An overview of the weltanschauung of the three protagonists reveals characteristics common to all. Both Ti Noël and Sofía, for example, throw themselves wholeheartedly into the collective struggle against tyranny, knowing that, while they personally may die, their contribution to the common good will prevail, that they are important links in this process of developing conciencia among their peers. The case of the anonymous musician of The Lost Steps is somewhat different, since unlike the others he does not possess the same missionary zeal. Yet common to his struggle too is a determination to rise above both a temporary defeat (the loss of Rosario, and the impossibility of returning to live in Santa Mónica), a refutation of what he now perceives as a meaningless existence, and a rejection of the apparent failure inherent in his return to the point of departure. What all these protagonists share is an awareness that, while they all appear as victims of a circular time structure, in fact they have learned something of value during the course of these experiences, and that therefore, despite setbacks, their lives have been irreversibly changed—in short, they have become concientizados. As a result, progress—in essence the result of human tenacity and a desire to improve one's material and spiritual conditions (both of which clearly derive from a reawakened conciencia)—is gradually achieved, as Salvador Bueno has correctly noted: "… esos círculos viciosos se rompen, la trayectoria cíclica de la historia es superada por el hombre que siempre se impone nuevas tareas; cada nuevo estado histórico, aunque parece repetir el ciclo anterior, lo supera, porque el hombre traza en la historia una espiral, lenta, difícil, pero segura, que constituye la trabajosa marcha de la humanidad en busca de una mayor felicidad en el Reino de este mundo."

This paper, studying three of Alejo Carpentier's major novels has attempted to show that the commonly-held view of many critics (who claim that Carpentier's work reveals his fascination with a circular time structure) is in fact a little simplistic. Instead, this essay contends that, while many of his characters do indeed return to the point from which they first departed, they are all very different now from their earlier condition. The fundamental difference is of course that they now possess conciencia, the result of learning from experiences (including errors), which allows them all—Ti Noël, the musician of The Lost Steps, and Sofía—to plot, by means of a conscious form of reasoning, their psychological and moral development.

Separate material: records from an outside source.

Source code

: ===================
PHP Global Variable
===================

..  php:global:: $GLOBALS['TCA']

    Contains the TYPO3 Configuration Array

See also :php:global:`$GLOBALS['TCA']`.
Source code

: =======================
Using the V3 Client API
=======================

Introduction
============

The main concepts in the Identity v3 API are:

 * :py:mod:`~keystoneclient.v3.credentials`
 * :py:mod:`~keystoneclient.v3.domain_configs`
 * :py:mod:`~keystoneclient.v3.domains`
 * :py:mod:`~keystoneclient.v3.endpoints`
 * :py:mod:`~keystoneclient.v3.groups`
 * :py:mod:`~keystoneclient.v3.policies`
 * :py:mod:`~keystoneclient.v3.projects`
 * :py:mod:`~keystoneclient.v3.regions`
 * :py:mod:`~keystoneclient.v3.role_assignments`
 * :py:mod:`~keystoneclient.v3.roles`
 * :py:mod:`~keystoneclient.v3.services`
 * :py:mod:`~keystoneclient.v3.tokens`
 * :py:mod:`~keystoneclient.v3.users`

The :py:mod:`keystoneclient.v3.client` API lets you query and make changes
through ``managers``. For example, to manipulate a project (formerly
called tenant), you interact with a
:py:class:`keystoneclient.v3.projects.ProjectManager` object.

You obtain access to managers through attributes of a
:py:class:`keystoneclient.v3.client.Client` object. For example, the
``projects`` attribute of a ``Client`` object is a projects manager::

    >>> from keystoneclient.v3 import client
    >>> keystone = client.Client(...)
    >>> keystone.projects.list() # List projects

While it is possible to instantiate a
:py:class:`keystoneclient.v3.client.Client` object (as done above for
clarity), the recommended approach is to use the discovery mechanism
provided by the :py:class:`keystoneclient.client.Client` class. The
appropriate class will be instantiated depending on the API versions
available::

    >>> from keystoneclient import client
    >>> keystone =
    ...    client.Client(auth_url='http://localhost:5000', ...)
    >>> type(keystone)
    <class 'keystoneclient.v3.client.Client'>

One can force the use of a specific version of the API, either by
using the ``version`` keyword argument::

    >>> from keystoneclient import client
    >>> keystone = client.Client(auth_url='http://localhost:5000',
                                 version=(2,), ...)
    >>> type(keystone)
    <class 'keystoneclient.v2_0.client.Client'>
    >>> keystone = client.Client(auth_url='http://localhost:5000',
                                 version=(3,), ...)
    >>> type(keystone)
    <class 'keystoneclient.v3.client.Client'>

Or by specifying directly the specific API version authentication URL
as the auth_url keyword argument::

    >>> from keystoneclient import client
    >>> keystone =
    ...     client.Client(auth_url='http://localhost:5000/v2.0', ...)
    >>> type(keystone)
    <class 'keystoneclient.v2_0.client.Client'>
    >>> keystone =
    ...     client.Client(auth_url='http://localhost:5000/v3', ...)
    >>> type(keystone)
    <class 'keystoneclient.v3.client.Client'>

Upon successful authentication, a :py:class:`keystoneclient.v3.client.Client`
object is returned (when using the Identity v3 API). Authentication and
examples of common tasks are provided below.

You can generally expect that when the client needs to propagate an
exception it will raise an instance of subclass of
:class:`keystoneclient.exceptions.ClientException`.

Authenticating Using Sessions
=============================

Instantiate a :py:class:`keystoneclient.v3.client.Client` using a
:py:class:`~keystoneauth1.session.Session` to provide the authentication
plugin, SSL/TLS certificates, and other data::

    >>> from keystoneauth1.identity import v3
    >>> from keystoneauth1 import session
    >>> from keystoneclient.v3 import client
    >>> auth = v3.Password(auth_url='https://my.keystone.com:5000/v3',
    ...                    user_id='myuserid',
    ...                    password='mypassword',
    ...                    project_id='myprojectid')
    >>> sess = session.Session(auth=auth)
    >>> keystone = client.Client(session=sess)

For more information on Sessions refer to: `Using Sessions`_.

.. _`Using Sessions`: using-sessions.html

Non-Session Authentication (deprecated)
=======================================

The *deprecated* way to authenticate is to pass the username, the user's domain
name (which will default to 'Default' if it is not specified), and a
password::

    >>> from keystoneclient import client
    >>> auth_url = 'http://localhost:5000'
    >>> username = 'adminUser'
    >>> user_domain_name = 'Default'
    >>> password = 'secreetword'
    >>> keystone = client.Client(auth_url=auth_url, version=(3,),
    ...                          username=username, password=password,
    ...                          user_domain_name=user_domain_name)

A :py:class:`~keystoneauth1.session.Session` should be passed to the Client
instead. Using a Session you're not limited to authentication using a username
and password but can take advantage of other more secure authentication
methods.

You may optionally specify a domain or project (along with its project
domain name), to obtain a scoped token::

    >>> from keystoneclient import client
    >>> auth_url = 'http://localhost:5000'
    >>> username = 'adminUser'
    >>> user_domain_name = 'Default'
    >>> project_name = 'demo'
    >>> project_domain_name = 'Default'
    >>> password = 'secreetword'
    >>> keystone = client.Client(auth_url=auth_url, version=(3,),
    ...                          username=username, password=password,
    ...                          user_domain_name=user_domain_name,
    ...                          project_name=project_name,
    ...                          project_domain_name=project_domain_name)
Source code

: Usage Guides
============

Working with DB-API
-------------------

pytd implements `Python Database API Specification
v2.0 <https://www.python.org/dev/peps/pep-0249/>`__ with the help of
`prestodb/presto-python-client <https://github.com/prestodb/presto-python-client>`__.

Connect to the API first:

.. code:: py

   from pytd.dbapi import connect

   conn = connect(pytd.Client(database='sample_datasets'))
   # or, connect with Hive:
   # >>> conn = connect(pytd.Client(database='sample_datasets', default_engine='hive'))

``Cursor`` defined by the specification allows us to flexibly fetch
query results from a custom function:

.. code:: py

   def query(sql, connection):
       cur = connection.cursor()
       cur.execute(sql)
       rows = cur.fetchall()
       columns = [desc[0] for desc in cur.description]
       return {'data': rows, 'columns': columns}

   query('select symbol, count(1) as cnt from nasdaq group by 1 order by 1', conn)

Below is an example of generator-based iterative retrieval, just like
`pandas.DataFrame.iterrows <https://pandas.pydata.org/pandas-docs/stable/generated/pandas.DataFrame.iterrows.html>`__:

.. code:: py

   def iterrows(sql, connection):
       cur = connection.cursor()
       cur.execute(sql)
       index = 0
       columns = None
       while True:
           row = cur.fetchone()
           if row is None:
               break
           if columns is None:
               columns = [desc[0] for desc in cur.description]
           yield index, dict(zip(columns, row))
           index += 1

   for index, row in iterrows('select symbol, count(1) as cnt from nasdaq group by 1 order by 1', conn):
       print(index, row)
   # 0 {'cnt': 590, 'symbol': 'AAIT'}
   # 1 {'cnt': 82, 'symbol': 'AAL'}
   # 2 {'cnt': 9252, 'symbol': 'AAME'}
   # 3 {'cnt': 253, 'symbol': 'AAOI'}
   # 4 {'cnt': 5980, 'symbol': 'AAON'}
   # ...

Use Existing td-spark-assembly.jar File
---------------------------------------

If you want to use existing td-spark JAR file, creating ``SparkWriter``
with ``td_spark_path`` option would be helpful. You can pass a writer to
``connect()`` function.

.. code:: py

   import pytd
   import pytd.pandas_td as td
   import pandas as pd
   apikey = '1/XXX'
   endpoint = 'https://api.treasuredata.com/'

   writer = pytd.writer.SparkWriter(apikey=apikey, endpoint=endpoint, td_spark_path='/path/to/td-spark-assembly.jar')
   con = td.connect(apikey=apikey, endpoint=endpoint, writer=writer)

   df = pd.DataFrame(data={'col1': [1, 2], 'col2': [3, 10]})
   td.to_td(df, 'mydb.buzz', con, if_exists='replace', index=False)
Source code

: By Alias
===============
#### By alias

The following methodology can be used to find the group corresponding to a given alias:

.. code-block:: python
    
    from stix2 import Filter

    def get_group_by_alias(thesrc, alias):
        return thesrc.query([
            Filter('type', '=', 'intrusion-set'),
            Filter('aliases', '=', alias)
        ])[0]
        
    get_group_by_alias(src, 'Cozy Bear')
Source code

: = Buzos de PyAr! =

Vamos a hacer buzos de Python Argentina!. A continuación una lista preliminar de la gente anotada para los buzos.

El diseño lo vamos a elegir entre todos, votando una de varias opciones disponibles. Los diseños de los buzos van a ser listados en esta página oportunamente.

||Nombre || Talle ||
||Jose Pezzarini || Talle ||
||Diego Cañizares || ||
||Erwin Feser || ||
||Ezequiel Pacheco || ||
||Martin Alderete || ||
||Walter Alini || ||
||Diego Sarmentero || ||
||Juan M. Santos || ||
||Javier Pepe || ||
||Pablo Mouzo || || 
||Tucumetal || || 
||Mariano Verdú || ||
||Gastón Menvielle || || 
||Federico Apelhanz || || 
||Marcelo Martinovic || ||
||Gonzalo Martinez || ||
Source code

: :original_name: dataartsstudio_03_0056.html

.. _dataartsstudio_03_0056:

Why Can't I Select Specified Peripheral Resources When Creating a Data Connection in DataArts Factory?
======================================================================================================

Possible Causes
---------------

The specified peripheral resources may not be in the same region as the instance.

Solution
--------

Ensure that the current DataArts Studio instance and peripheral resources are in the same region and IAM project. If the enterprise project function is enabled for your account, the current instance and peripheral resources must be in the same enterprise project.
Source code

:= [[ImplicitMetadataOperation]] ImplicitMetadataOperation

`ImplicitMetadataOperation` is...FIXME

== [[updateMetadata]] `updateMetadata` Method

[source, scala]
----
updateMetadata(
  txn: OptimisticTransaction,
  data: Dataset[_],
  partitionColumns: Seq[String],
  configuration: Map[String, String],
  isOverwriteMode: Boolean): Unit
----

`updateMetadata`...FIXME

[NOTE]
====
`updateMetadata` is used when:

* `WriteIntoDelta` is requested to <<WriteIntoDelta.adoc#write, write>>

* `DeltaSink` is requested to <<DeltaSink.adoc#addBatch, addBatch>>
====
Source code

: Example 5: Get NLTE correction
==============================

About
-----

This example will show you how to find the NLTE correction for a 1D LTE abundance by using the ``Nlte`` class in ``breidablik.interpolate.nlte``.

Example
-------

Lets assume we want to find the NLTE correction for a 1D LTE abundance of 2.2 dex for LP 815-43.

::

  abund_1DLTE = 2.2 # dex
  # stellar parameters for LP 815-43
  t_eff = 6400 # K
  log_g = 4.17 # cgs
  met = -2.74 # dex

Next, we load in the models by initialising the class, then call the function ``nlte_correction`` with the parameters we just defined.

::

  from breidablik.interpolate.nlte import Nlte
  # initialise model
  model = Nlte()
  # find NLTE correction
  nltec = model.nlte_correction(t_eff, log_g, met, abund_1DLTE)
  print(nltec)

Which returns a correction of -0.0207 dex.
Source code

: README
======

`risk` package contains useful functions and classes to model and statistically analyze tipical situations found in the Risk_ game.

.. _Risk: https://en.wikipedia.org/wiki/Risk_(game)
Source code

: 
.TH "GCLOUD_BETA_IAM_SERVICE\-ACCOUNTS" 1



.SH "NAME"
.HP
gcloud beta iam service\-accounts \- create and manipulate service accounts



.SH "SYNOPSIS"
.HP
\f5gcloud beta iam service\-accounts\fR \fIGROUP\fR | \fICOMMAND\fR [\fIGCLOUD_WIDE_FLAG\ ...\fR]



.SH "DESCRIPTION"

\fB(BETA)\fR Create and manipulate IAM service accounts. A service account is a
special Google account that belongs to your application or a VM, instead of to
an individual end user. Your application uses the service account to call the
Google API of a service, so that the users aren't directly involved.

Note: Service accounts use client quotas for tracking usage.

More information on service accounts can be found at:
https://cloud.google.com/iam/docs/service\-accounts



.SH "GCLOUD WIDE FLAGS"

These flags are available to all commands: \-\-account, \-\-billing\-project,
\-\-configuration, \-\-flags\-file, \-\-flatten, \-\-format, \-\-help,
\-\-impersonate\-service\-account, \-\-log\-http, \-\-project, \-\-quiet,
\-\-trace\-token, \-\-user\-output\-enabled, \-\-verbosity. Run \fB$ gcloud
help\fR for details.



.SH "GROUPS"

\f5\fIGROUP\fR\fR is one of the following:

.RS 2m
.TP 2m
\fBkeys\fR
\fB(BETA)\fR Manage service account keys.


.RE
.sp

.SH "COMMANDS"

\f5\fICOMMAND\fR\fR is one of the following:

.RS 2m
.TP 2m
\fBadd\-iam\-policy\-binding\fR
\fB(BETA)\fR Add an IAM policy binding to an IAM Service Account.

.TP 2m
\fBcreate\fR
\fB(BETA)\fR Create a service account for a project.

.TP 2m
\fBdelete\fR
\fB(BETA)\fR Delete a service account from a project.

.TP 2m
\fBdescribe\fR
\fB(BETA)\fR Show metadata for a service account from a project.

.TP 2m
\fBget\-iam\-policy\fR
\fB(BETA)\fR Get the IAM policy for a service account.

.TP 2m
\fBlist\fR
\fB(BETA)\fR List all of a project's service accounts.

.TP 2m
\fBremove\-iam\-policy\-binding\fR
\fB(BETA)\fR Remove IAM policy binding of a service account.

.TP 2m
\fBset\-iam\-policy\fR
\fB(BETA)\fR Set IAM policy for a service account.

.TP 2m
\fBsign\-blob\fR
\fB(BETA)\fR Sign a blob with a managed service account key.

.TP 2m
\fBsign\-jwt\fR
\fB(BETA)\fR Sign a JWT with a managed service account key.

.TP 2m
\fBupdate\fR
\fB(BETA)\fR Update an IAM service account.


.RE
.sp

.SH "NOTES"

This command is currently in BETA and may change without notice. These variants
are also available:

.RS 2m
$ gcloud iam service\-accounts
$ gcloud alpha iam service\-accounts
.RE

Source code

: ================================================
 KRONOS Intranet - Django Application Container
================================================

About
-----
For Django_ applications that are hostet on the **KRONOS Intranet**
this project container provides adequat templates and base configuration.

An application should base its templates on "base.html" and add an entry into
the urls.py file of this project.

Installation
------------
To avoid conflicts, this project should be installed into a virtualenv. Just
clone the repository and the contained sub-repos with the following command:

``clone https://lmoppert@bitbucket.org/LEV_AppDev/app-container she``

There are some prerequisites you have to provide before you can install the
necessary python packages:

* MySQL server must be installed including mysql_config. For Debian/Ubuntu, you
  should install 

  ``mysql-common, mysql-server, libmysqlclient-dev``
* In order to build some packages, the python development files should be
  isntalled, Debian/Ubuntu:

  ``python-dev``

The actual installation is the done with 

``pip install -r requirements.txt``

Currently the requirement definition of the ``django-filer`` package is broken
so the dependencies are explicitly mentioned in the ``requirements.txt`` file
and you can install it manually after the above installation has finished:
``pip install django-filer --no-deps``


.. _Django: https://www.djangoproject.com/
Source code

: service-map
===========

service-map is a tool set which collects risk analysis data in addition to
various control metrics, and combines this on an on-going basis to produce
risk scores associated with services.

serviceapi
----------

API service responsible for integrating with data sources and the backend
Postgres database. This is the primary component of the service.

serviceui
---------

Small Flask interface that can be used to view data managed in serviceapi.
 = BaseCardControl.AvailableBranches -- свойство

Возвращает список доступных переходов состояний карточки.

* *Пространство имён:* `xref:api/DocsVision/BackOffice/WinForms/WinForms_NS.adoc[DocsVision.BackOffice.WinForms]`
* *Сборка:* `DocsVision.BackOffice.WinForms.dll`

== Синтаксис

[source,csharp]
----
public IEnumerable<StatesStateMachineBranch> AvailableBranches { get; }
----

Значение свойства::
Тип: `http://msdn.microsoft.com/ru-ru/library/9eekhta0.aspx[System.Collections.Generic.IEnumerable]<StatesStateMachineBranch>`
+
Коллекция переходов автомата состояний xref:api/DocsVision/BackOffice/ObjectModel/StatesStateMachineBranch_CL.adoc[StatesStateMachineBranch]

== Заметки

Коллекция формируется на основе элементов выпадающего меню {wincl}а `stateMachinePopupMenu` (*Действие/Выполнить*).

Admittedly this determination to impose their will upon seemingly insoluble problems and to embark upon the resulting Odyssey along "una espiral lenta, difícil, pero segura" (to use Bueno's excellent analogy), does not come easily. Nevertheless, all of Carpentier's protagonists, following the process of concientización, throw themselves into this task with great energy, believing against all odds that they can make a lasting impression upon their environment. But then this should not surprise us, for as Ti Noël so eloquently puts it, "man's greatness consists in the very fact of wanting to be better than he is."

This same grandeur can also be seen clearly in the very life of Alejo Carpentier, whose untimely death on April 24, 1980, brought to a close one of the major chapters in the world of Hispanic letters. Like all his characters, Carpentier too underwent a process of concientización, including a period of imprisonment following his criticisms of the Machado tyranny, working for UNESCO, and supporting the government of Fidel Castro when it was fashionable for many intellectuals to abandon the Cuban cause. The common denominator of these activities was his conviction that, despite any temporary setbacks that might result from his stance, the mainstream advantages would make his position a justifiable one.